[Saved entries]
--*--

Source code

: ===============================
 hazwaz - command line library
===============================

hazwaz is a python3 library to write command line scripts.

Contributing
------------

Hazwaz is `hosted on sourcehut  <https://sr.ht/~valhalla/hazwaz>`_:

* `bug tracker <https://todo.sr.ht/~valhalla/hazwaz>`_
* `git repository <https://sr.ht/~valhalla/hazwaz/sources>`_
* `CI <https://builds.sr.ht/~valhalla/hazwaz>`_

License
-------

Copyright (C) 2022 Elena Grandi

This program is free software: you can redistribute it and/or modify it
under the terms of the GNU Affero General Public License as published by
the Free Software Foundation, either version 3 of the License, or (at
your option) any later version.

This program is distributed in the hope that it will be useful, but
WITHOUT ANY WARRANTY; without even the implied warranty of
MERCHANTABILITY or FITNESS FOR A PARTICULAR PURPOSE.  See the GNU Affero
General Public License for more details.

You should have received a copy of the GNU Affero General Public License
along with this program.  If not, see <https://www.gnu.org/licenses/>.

--*--

**INSTRUCTIONS FOR THE TASK:**
Copy out every line from the data above in which the word "Public" occurs.

**YOUR SOLUTION:**
under the terms of the GNU Affero General Public License as published by
General Public License for more details.
You should have received a copy of the GNU Affero General Public License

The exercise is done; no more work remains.